Companies in the fields of AI, space, fintech, robotics, and infrastructure could potentially form the basis for a new wave of public offerings. However, the market will be selective. Public investors are willing to pay for growth but increasingly demand a clear understanding of economics: revenue, gross margin, expense control, and long-term technological safeguards.
For venture funds, this means that the "growth at any cost" strategy is no longer universal. The best companies must demonstrate not only rapid scaling but also the ability to become public businesses with a transparent financial model.
What Venture Investors and Funds Should Monitor
As of May 27, 2026, the startup and venture investment market appears robust but increasingly concentrated. Capital is available, yet it is being allocated very selectively. Companies that control infrastructure, data, computing, logistics networks, or financial services for the new tech economy are the ones prevailing.

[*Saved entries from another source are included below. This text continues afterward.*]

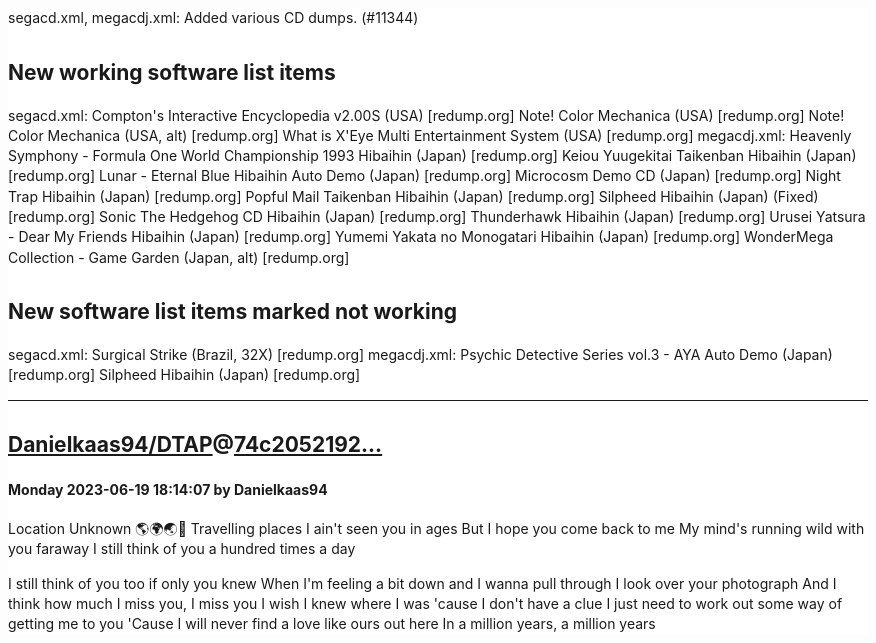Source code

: segacd.xml, megacdj.xml: Added various CD dumps. (#11344)

New working software list items
-------------------------------
segacd.xml:
Compton's Interactive Encyclopedia v2.00S (USA) [redump.org]
Note! Color Mechanica (USA) [redump.org]
Note! Color Mechanica (USA, alt) [redump.org]
What is X'Eye Multi Entertainment System (USA) [redump.org]
megacdj.xml:
Heavenly Symphony - Formula One World Championship 1993 Hibaihin (Japan) [redump.org]
Keiou Yuugekitai Taikenban Hibaihin (Japan) [redump.org]
Lunar - Eternal Blue Hibaihin Auto Demo (Japan) [redump.org]
Microcosm Demo CD (Japan) [redump.org]
Night Trap Hibaihin (Japan) [redump.org]
Popful Mail Taikenban Hibaihin (Japan) [redump.org]
Silpheed Hibaihin (Japan) (Fixed) [redump.org]
Sonic The Hedgehog CD Hibaihin (Japan) [redump.org]
Thunderhawk Hibaihin (Japan) [redump.org]
Urusei Yatsura - Dear My Friends Hibaihin (Japan) [redump.org]
Yumemi Yakata no Monogatari Hibaihin (Japan) [redump.org]
WonderMega Collection - Game Garden (Japan, alt) [redump.org]

New software list items marked not working
------------------------------------------
segacd.xml:
Surgical Strike (Brazil, 32X) [redump.org]
megacdj.xml:
Psychic Detective Series vol.3 - AYA Auto Demo (Japan) [redump.org]
Silpheed Hibaihin (Japan) [redump.org]

---
## [Danielkaas94/DTAP](https://github.com/Danielkaas94/DTAP)@[74c2052192...](https://github.com/Danielkaas94/DTAP/commit/74c2052192ecbee518b2dfc1d8a7dc2a8b293058)
#### Monday 2023-06-19 18:14:07 by Danielkaas94

Location Unknown 🌎🌍🌏💞
Travelling places I ain't seen you in ages
But I hope you come back to me
My mind's running wild with you faraway
I still think of you a hundred times a day

I still think of you too if only you knew
When I'm feeling a bit down and I wanna pull through
I look over your photograph
And I think how much I miss you, I miss you
I wish I knew where I was 'cause I don't have a clue
I just need to work out some way of getting me to you
'Cause I will never find a love like ours out here
In a million years, a million years


  [1]: https://mstdn.social/@mattwilcox/110451855256437660
  [2]: https://mstdn.social/@mattwilcox/110451875354616267
  [3]: https://www.kernel.org/doc/html/latest/process/coding-style.html#indentation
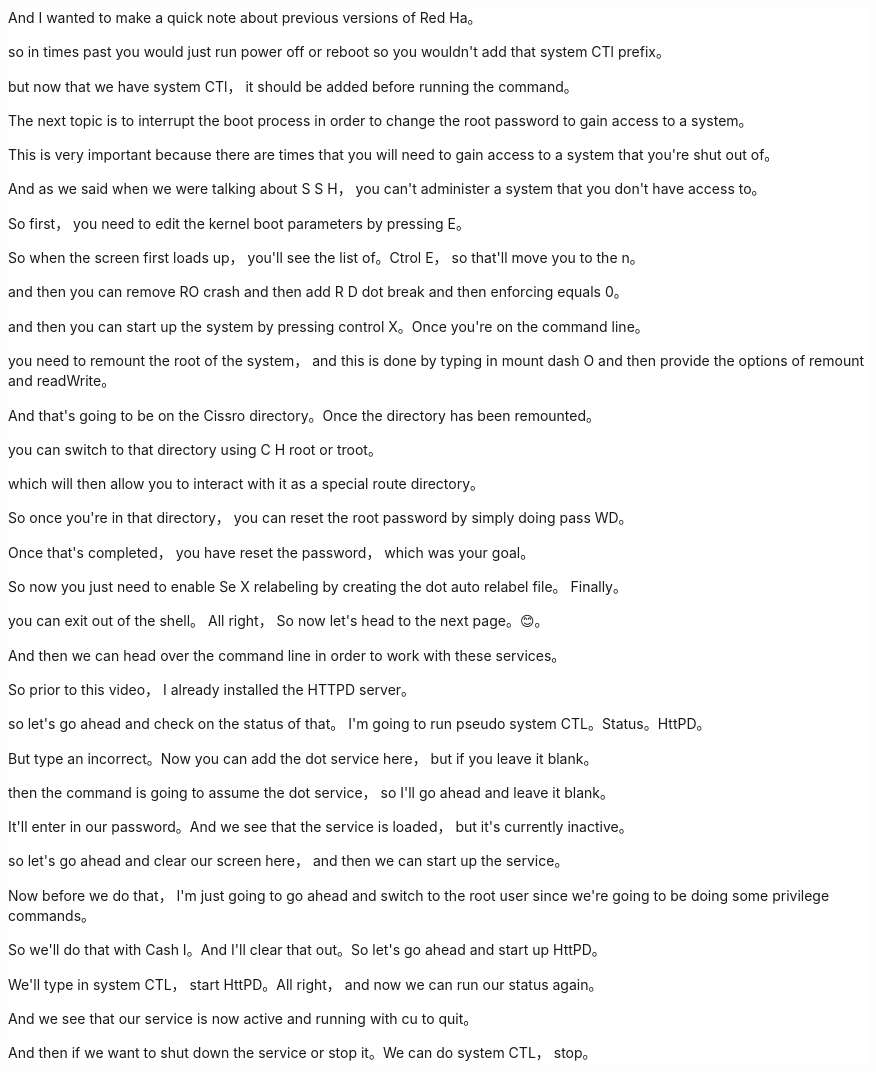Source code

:  And I wanted to make a quick note about previous versions of Red Ha。

 so in times past you would just run power off or reboot so you wouldn't add that system CTl prefix。

 but now that we have system CTl， it should be added before running the command。

The next topic is to interrupt the boot process in order to change the root password to gain access to a system。

This is very important because there are times that you will need to gain access to a system that you're shut out of。

 And as we said when we were talking about S S H， you can't administer a system that you don't have access to。

 So first， you need to edit the kernel boot parameters by pressing E。

 So when the screen first loads up， you'll see the list of。Ctrol E， so that'll move you to the n。

 and then you can remove RO crash and then add R D dot break and then enforcing equals 0。

 and then you can start up the system by pressing control X。Once you're on the command line。

 you need to remount the root of the system， and this is done by typing in mount dash O and then provide the options of remount and readWrite。

And that's going to be on the Cissro directory。Once the directory has been remounted。

 you can switch to that directory using C H root or troot。

 which will then allow you to interact with it as a special route directory。

 So once you're in that directory， you can reset the root password by simply doing pass WD。

 Once that's completed， you have reset the password， which was your goal。

 So now you just need to enable Se X relabeling by creating the dot auto relabel file。 Finally。

 you can exit out of the shell。 All right， So now let's head to the next page。😊。

And then we can head over the command line in order to work with these services。

So prior to this video， I already installed the HTTPD server。

 so let's go ahead and check on the status of that。 I'm going to run pseudo system CTL。Status。HttPD。

But type an incorrect。Now you can add the dot service here， but if you leave it blank。

 then the command is going to assume the dot service， so I'll go ahead and leave it blank。

It'll enter in our password。And we see that the service is loaded， but it's currently inactive。

 so let's go ahead and clear our screen here， and then we can start up the service。

Now before we do that， I'm just going to go ahead and switch to the root user since we're going to be doing some privilege commands。

So we'll do that with Cash I。And I'll clear that out。So let's go ahead and start up HttPD。

 We'll type in system CTL， start HttPD。All right， and now we can run our status again。

And we see that our service is now active and running with cu to quit。

And then if we want to shut down the service or stop it。We can do system CTL， stop。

In the coming weeks, venture investors should particularly keep an eye on several factors:
- the dynamics of valuations for AI infrastructure companies;
- the cost of computing and availability of GPUs;
- the emergence of new funding models in place of classic cash equity;
- the state of the IPO window for tech companies;
- the growth of venture debt as an alternative to dilutive capital;
- geographic diversification of deals in India, Europe, the Middle East, and Southeast Asia;
- the quality of revenue in late-stage startups valued over $1 billion.
The main takeaway for funds is that the venture market in 2026 is not just recovering but restructuring around a new hierarchy of value. At the top are AI infrastructure, computing, developer tools, robotics, fintech for startups, and platforms that serve as essential layers for the digital economy. However, as capital concentration increases, so does the importance of risk assessment discipline. For investors, the near term will be a time of not mass entry into any startups but targeted selection of companies capable of transforming technological hype into sustainable economics.